This is a fair ethical consideration, regardless of its policy implications. Is it moral for individuals and businesses to profit off of illness? It seems to me that this question should be vigorously debated.
But many advocates for single-payer go further, arguing that removing the profit motive from health care will ultimately reduce costs. This is the logic behind the public option -- that, ceteris paribus, not-for-profit insurance companies will offer lower rates than for-profit insurance companies.
Is this sound economic theory?
Some advocate for single-payer, like Paul Krugman, have argued that a market-based approach to health insurance is economically irrational "because private markets for health insurance suffer from a severe case of the economic problem known as 'adverse selection,' in which bad risks drive out good." This argument -- while controversial -- is economically sensible.
Krugman was careful to note:
I'm not an opponent of markets.
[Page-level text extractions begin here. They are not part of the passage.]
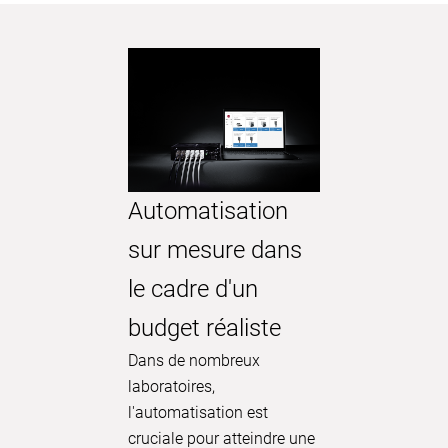
Conce
Automatisation
permé
sur mesure dans
produi
le cadre d'un
pour l
budget réaliste
crista
Dans de nombreux
lacto
laboratoires,
l'automatisation est
Dans le 
cruciale pour atteindre une
d'extract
On the contrary, I've spent a lot of my career defending their virtues. But the fact is that the free market doesn't work for health insurance, and never did. All we ever had was a patchwork, semiprivate system supported by large government subsidies.
Krugman believes that the only way to correct the problem of adverse selection is to create a single-payer system. Unfortunately, this is not the argument employed by most advocates for single-payer. Many who support a larger role for government argue that profit-seeking behavior is the primary cost driver in the health care industry.
The Obama administration, for example, has insisted that a public plan will "force waste out of the system," making the health insurance market more efficient. The clear implication is that for-profit companies are more wasteful, and that this waste drives up health care costs.
Does this argument make economic sense?
The real question in terms of economic theory is not whether certain companies are motivated by profit, but whether the market structure allows those companies to become "price makers." A single-payer system would create a new kind of market structure in the health care industry -- a government monopsony, with the power to dictate prices.
But this is not the case with the public option. Unless the public plan is given some advantage over private plans, it will not have the market power to dictate prices -- even if its motives are more altruistic.
This is the reason so many opponents of government-sponsored health care fear that the public option is a backdoor to single-payer. The argument that a public option without any financial advantages can reduce costs does not rest on sound economic principles.